**Instruction**. Rewrite the stretch of the book reviews from "This is the" through "touch with him.", putting "New York University" in place of "NYU".

**Supplied text**.

▼

Published by: A Theatre Book Routledge NY
First Published in 1997
168 pages

Jacques Lecoq is my teacher and this book is important for everything it includes especially the mask section. It is not about Commedia dell'Arte, but does have a small section on Commedia dell'Arte. It is an important book for any theatre library just because it is one of the few works that the master teacher Jacque Lecoq wrote. It is nothing like going to the school in Paris (which I still recommend as the top physical theatre school although there are some others in Europe that look interesting) or studying with excellent teachers trained at Ecole Jacques Lecoq. But it is the next best thing. The Moving Body is a very important book if you teach theatre. For a complete list of this writings and videos go to Ecole Jacques Lecoq website.

Circus Techniques
By Hovey Burgess

Published by: Brian Dube, 1976
7th printing (This unique book is now out of print - so if you see a copy grab it.)
162 pages, 300 photos

This is the bible of circus technique. I work with Hovey and he is one of the world experts in circus. He has taught circus technique at NYU for over 40 years. Circus Techniques has more than 150 circus stunt techniques, such as acrobatics, balancing, toss juggling (balls, rings, clubs), devil sticks, diabolo, rope spinning, spinning plates, hoop rolling, trapeze, slack rope, tightrope and much more. This book is another must for any well-rounded theatre library. If you have trouble finding it, email me and I will help you get a copy from Hovey or put you in touch with him.

The Commedia dell'Arte of Flamino Scala
A Translation and Analysis of Scenarios

Edited and Translated by Richard Andrews
Published by: Scarecrow Press. Inc. 2008
341 page

This book on Commedia dell'Arte translates 30 of the 50 Flamino Scala Scenarios. It is different than the Henry F. Salerno translation and Andrews does make some improvements trying to make his book very user friendly. The one advantage of the Henry F. Salerno book of translations is he includes all 50 of the Scala Scenarios. I do have disagreements with Richard Andrews introduction, conclusions he comes to as well some of his "Commentary" on each scenario that he translates or adapts. He goes away from the original scenarios words once in a while and adds his own personal spin that often does not capture the flavor of the original in my opinion. Which is why one can look at it as more of an adaptation. I like that he translates "in quello" as "at that point" in his introduction, but the translation he uses in his text of the scenarios is "next". If you use this book be aware that "next" should be "at that point" or as we like to say "at that moment" which for performing is very important.

Before this book there was only one choice if you wanted a translation of these very important Scala scenarios and this book is important because it is another choice. If you are choosing between Richard Andrews book and the Henry F. Salerno - Richard Andrews is less expensive, but personally I would buy the Salerno, not because it is a better translation; both books have some problems, but the Salerno has all 50 of the Scala Scenarios, which you do want. The best option is if you read Italian - get the original Italian.

▲

**Supplied records**.

▼

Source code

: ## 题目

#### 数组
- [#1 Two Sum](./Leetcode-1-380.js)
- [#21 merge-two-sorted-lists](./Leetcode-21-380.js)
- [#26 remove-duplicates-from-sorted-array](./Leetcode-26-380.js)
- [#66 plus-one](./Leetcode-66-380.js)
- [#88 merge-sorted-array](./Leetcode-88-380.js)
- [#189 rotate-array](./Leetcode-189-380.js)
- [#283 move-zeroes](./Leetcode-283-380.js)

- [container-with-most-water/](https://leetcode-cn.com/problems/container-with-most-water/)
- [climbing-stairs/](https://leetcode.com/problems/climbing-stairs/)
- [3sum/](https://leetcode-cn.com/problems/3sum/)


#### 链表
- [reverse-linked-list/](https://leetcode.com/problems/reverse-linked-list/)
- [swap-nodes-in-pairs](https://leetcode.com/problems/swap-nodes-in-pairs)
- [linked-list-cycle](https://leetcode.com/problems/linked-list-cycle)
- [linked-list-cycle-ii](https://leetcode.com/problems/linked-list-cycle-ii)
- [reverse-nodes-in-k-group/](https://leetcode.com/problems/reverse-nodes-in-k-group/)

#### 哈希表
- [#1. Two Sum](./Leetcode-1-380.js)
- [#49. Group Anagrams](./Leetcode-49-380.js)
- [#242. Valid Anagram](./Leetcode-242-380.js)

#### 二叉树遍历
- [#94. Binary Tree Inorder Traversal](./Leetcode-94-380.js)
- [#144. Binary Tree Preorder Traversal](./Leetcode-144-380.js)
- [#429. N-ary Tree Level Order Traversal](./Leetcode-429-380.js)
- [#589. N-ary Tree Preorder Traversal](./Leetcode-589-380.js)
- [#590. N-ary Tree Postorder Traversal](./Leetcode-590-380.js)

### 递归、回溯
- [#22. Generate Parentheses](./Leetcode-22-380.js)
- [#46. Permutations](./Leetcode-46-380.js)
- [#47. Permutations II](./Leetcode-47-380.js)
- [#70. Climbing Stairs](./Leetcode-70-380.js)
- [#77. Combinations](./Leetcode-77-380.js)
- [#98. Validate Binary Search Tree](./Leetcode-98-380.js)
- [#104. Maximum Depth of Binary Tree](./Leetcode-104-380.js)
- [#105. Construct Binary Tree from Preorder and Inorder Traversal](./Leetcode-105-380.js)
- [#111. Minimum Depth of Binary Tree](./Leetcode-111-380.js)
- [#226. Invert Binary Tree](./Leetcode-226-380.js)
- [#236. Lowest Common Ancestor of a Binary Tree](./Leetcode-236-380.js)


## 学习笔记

▲

**Answer box**.
This is the bible of circus technique. I work with Hovey and he is one of the world experts in circus. He has taught circus technique at New York University for over 40 years. Circus Techniques has more than 150 circus stunt techniques, such as acrobatics, balancing, toss juggling (balls, rings, clubs), devil sticks, diabolo, rope spinning, spinning plates, hoop rolling, trapeze, slack rope, tightrope and much more. This book is another must for any well-rounded theatre library. If you have trouble finding it, email me and I will help you get a copy from Hovey or put you in touch with him.